Mia for Senate


Kids have been clowning, misbehaving and disturbing schools since the beginning of time.

I can remember harmless high school pranks and countless warnings from teachers, which usually led to a double-dose of punishment—since the news always beat me home.

Back then, misbehavior wasn’t tolerated…but it wasn’t a crime.

Being obnoxious, boisterous or defiant might’ve warranted a parent/teacher conference or afterschool detention, but not an arrest.

Cursing in class or refusing to obey a teacher would’ve landed you in the Principal’s office, but never handcuffs.

Today, anything from burping in class to refusing to put a cell phone away, can get a student locked up and locked in to a criminal justice system that often impacts the course of their lives forever.

That’s because South Carolina’s “disturbing schools” law has become the go-to, catch-all offense that places non-criminal, school disciplinary issues in the hands of law enforcement. When that happens, so do incidents like the one at Spring Valley.

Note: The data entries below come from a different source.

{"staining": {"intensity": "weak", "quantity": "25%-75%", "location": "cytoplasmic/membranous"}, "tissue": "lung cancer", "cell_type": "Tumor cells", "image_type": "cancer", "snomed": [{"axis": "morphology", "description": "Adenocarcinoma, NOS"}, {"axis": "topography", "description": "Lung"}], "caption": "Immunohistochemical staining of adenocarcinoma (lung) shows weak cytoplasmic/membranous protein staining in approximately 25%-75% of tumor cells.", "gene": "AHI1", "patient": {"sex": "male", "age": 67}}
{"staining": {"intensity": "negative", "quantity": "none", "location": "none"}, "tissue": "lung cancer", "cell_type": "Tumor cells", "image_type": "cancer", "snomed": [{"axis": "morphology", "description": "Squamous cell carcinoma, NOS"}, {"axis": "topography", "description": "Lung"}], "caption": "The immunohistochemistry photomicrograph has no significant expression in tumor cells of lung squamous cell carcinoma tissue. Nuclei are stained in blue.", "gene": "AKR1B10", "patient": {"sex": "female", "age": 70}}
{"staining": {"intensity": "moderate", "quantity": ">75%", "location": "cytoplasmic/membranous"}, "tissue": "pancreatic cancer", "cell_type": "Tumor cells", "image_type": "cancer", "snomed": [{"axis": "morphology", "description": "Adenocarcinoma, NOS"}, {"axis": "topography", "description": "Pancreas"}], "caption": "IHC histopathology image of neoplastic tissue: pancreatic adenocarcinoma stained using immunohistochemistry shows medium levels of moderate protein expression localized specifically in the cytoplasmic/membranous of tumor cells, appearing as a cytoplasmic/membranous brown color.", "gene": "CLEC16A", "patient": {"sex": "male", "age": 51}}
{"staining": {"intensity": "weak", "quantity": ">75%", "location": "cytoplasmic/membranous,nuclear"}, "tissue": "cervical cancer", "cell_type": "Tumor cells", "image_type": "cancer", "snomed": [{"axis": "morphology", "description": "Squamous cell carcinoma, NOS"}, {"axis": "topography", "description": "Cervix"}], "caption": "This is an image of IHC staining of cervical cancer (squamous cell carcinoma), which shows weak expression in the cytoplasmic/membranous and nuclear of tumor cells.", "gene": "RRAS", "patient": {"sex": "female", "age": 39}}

Defiance is part of adolescence. If simply acting like a teenager had been a crime when we were teens, wonder how many of us would’ve been locked up.

Making law enforcement officers school disciplinarians is just bad policy.  Here’s why…

  1. School Resource Officers (SROs) were placed in our schools to protect students inside from outside agitators.
  2. A law this vague is interpreted and enforced many different ways by many different people.
  3. Minority and special needs students are disproportionately and often, irreparably impacted.

That’s why I’m fighting to amend the law that sends our kids to prison, when they should be headed to the Principal.

Disciplining children for misbehaving in class is the role of parents, guardians and school administrators…not police officers.

Don’t get me wrong. If a student commits a crime at school, he or she should be arrested.  That’s why SROs are in our schools to investigate crimes like theft, burglary, assaults, drugs, etc., which protects our students and teachers from harm.

Like you, I send my son to school to learn.  And when I kiss him goodbye each morning, I’m entrusting him to Richland Two…not the Sheriff’s Department.

School Administrators have always been tasked with managing bad behavior. That’s why they’ve got suspensions, expulsions and a variety of other penalties at their disposal.

Here’s the deal…

I’m not a teacher.  But, I do listen to my constituents, family members and friends who are, and their frustrations are most often with school administrators, not students.

Yes, teachers should be able to teach. They shouldn’t have to parent.  And sadly, a teacher’s compassion, concern and guidance may be the only “parenting” some students get.  Still…schools are well-equipped to administer counseling, corrective discipline and tough love without criminalizing students for noncriminal behavior.

Fortunately, our Richland County Sheriff’s Department and Richland School District Two are among an overwhelming majority of organizations across SC, like the Joint Legislative Children’s Committee, USC Law School, SC Bar and many others who fully support this bipartisan bill to put classroom misbehavior back into the hands of school administrators.

That’s gotta happen if our communities ever hope to move towards reconciliation and healing.

But, the SC Sheriff’s Association and Prosecution Commission insist that the ability to arrest and prosecute kids for being kids, even when they haven’t committed a crime, is a “tool” they “don’t want removed from their toolboxes.”

Guess that’s why the “disturbing schools” charge has been levied against SC students well over 33,000 times in the last 15 years.  In 2015, “disturbing schools” was the second most common charge against juveniles in SC, with an average of 7 students charged each day school was in session.

So whether it’s a kindergartener who throws a tantrum, a middle schooler who yells during class or a high school kid who refuses to obey her teacher…South Carolina’s disturbing schools law is there to feed the school-to-prison-pipeline and continue wreaking havoc on our children.

But this is a fight we plan to win.

School discipline is a classroom management, not a criminal justice issue.

The job of educators and law enforcement officers is tough enough already. So, if these “tool-box protectors” wanna shift their officers’ focus from investigating crimes to managing classrooms, perhaps they should trade-in their badges and guns for teaching certificates.

Otherwise, their Associations’ aggressive lobbying efforts recklessly disregard the desires of the school districts that employ them.